EXTRACTED TEXT —
Unlock a world of possibilities! Login now and discover the exclusive benefits awaiting you.
Hi,
I'm using the Talend Open Studio for Data Quality Version 6.5.1 to analyze the quality of data in a csv file which is encoded in UTF-8. If I select the indicator 'Soundex Frequency' for a column which values contains special characters like "ü" and "é" and run the analysis I get the following error message:
2018-05-04 17:14:20,232 ERROR org.talend.dq.analysis.AnalysisExecutor - java.lang.IllegalArgumentException: The character is not mapped: Ü java.lang.IllegalArgumentException: The character is not mapped: Ü at org.apache.commons.codec.language.Soundex.map(Soundex.java:226) at org.apache.commons.codec.language.Soundex.getMappingCode(Soundex.java:180) at org.apache.commons.codec.language.Soundex.soundex(Soundex.java:264) at org.talend.dataquality.indicators.impl.SoundexFreqIndicatorImpl.handle(SoundexFreqIndicatorImpl.java:283) at org.talend.dq.indicators.DelimitedFileIndicatorEvaluator.handleByARow(DelimitedFileIndicatorEvaluator.java:335) at org.talend.dq.indicators.DelimitedFileIndicatorEvaluator.useCsvReader(DelimitedFileIndicatorEvaluator.java:257) at org.talend.dq.indicators.DelimitedFileIndicatorEvaluator.executeSqlQuery(DelimitedFileIndicatorEvaluator.java:115) at org.talend.dq.indicators.Evaluator.evaluateIndicators(Evaluator.java:146) at org.talend.dq.indicators.Evaluator.evaluateIndicators(Evaluator.java:207) at org.talend.dq.analysis.DelimitedFileAnalysisExecutor.runAnalysis(DelimitedFileAnalysisExecutor.java:70) at org.talend.dq.analysis.AnalysisExecutor.execute(AnalysisExecutor.java:146) at org.talend.dq.analysis.AnalysisExecutorSelector.executeAnalysis(AnalysisExecutorSelector.java:171) at org.talend.dataprofiler.core.ui.action.actions.RunAnalysisAction$1.runInWorkspace(RunAnalysisAction.java:222) at org.eclipse.core.internal.resources.InternalWorkspaceJob.run(InternalWorkspaceJob.java:38) at org.eclipse.core.internal.jobs.Worker.run(Worker.java:54)

EXERCISE DETAILS —
Write what comes next in the forum thread about the Talend "Soundex Frequency" error, picking up right after the last line shown.

RECORDS —
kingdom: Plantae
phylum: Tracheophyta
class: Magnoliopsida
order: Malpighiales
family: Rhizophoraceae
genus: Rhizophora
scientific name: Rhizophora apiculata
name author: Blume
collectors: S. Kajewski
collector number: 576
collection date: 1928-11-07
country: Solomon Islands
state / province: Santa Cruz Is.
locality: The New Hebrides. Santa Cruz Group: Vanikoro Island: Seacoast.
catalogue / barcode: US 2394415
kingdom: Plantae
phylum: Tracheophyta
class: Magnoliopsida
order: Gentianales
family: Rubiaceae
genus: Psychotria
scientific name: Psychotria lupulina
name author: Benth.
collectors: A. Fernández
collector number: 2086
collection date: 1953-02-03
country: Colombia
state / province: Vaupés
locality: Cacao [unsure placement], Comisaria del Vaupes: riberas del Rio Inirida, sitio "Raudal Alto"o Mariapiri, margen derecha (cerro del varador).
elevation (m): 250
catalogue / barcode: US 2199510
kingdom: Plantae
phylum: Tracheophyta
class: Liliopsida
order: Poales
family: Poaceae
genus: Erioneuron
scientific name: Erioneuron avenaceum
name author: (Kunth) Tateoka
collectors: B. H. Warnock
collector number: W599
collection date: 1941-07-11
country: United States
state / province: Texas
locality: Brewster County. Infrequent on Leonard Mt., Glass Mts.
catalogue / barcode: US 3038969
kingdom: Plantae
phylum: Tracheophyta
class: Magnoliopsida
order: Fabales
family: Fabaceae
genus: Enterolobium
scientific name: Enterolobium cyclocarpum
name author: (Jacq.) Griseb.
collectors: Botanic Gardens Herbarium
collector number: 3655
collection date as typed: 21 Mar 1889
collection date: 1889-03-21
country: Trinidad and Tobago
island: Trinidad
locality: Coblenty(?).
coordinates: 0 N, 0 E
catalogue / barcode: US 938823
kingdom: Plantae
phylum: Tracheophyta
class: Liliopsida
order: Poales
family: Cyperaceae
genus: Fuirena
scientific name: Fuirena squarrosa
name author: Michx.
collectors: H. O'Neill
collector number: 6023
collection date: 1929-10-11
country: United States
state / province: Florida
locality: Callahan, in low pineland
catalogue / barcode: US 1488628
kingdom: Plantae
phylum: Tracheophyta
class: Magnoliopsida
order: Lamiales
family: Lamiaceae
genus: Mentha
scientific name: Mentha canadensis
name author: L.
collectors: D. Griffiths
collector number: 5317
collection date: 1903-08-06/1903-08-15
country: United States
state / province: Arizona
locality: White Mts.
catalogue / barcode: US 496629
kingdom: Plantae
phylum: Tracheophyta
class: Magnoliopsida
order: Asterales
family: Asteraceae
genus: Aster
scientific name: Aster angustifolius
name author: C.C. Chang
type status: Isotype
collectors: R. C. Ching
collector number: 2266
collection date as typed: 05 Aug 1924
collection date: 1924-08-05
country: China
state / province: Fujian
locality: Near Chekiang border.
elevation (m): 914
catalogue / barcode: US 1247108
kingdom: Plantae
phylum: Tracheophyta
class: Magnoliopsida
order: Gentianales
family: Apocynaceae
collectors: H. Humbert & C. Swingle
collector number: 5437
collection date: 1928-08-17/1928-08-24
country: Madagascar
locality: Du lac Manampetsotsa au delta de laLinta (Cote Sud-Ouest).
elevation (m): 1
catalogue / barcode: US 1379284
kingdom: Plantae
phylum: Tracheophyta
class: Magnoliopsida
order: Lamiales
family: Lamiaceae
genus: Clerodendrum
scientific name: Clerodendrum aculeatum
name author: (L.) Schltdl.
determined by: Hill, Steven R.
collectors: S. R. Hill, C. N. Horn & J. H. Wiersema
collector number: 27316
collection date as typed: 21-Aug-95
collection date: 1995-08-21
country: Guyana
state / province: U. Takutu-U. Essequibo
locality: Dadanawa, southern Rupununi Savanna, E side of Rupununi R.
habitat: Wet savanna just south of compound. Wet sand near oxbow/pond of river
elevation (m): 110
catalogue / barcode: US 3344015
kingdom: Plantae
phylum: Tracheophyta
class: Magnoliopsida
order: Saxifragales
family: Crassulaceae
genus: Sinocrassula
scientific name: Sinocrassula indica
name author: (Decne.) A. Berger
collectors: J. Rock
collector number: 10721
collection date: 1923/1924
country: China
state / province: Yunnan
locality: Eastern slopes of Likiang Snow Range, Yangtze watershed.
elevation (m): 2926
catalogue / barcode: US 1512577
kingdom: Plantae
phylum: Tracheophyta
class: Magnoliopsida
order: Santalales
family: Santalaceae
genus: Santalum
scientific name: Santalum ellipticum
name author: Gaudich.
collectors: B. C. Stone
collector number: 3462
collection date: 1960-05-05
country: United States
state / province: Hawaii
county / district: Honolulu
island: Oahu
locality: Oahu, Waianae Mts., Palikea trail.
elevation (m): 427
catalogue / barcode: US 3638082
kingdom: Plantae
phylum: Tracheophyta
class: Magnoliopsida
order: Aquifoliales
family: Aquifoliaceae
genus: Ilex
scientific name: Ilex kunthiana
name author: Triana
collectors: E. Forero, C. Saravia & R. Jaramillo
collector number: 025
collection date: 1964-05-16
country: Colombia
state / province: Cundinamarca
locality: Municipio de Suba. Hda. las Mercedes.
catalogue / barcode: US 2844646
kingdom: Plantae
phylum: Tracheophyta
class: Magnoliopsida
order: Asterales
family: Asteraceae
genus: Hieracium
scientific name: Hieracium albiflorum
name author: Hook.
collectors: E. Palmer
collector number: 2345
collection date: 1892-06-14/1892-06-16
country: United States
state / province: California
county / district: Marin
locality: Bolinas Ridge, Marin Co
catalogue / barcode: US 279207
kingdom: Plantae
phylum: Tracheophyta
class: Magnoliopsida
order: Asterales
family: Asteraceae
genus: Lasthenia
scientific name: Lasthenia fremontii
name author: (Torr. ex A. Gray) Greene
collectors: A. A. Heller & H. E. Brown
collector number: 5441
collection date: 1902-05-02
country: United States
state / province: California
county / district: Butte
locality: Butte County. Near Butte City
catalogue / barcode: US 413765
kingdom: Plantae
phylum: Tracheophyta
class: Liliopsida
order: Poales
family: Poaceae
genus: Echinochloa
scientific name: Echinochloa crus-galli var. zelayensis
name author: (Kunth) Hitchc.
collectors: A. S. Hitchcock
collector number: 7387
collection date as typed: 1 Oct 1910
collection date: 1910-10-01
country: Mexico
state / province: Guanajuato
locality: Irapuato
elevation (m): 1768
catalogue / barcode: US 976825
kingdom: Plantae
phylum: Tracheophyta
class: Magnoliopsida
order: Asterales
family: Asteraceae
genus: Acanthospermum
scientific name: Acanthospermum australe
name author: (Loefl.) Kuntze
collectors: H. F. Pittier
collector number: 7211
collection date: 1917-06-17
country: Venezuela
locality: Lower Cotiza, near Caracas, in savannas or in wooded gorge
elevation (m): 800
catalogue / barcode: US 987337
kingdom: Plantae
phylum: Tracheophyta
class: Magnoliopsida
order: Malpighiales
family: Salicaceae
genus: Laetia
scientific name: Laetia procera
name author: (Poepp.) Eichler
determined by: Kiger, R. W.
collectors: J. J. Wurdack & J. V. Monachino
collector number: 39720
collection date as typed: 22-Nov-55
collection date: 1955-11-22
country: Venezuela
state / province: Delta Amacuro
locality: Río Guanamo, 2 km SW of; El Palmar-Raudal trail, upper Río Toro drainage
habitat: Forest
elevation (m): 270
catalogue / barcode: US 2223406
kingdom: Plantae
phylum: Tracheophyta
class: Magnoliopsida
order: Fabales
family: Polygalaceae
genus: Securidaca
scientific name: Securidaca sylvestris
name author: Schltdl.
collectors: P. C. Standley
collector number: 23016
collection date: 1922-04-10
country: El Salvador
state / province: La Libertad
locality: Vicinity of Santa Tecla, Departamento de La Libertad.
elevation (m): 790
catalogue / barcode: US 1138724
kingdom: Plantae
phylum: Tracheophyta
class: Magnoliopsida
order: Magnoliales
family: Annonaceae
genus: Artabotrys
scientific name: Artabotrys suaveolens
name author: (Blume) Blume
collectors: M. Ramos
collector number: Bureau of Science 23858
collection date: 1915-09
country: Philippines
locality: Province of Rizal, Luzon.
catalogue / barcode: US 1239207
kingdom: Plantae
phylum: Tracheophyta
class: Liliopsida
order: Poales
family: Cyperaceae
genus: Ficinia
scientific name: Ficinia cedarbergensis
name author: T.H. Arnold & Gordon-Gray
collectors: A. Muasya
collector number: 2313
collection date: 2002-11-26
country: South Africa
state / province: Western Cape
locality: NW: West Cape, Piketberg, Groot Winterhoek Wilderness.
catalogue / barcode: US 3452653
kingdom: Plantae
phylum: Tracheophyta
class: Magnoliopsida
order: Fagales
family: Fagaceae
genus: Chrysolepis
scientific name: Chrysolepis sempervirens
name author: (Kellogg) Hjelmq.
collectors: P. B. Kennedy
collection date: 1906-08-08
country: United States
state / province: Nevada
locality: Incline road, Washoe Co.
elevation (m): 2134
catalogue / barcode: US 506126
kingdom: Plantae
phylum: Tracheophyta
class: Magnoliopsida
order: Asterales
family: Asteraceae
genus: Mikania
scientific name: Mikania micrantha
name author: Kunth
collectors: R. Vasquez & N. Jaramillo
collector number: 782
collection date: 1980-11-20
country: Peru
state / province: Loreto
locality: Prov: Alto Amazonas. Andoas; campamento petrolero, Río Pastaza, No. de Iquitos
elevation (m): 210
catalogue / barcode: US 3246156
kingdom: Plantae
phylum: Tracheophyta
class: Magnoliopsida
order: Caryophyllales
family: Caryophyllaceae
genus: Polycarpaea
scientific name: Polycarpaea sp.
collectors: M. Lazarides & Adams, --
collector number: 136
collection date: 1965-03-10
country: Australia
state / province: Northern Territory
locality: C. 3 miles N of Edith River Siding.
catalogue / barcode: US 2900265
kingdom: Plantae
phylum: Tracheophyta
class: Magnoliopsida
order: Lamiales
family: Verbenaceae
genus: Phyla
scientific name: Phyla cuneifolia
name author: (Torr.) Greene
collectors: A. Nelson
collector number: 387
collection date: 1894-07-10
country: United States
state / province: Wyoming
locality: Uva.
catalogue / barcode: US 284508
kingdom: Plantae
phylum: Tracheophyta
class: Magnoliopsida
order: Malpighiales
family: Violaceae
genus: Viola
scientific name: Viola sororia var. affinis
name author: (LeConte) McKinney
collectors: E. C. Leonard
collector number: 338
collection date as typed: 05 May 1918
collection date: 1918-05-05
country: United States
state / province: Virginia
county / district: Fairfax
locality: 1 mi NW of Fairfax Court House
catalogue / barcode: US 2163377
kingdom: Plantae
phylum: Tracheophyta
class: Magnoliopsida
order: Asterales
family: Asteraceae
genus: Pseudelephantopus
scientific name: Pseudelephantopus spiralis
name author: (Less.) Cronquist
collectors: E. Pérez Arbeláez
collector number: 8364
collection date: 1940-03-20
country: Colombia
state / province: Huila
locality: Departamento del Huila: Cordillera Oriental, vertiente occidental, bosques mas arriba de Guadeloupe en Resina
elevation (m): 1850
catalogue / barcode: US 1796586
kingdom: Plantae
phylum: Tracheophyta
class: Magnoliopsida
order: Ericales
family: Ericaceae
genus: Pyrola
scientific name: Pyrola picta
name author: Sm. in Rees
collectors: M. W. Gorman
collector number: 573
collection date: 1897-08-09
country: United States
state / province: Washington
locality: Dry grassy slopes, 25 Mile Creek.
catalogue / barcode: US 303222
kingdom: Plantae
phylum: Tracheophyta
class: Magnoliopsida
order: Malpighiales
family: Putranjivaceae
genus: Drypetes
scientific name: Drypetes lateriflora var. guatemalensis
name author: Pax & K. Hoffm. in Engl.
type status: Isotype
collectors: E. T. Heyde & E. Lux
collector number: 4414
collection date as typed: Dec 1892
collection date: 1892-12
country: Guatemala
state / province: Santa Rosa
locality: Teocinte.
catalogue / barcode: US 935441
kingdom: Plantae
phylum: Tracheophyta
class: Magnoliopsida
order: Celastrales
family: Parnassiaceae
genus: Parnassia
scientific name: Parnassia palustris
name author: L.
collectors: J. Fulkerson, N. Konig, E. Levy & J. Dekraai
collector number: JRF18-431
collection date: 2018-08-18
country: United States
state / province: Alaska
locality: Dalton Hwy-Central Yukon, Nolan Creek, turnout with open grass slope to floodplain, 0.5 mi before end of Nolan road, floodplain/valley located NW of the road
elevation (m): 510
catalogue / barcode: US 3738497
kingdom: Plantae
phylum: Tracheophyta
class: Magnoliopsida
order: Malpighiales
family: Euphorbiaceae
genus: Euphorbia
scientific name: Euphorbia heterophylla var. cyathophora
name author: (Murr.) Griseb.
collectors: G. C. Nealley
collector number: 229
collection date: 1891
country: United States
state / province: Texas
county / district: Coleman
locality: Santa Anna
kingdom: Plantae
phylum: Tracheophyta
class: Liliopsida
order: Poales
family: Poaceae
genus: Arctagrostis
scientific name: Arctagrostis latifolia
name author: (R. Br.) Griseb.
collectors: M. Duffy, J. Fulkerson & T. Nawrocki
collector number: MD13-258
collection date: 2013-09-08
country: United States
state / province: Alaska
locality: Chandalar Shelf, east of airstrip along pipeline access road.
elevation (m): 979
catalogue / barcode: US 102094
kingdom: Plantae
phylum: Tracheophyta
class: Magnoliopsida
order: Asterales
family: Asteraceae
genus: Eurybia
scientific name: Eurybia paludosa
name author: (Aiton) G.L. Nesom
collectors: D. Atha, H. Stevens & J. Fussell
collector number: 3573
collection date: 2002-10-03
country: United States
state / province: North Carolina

EXERCISE RESULT —
I've already tried to solve the problem by the solution of this post: https://community.talend.com/t5/Design-and-Development/Handling-special-characters/m-p/25169#M4268
and I checked "Allow specific characters (UTF8,...) for columns of schemas" under Window / Preferences / Talend / Specific Settings.
Neither of the solutions worked for me.
Is there any workaround to solve the problem?
Thanks in advance
Frank
Hello,
Have you tried to add -Dfile.encoding=utf8 in the ini (config file) and restart your studio to see if it works?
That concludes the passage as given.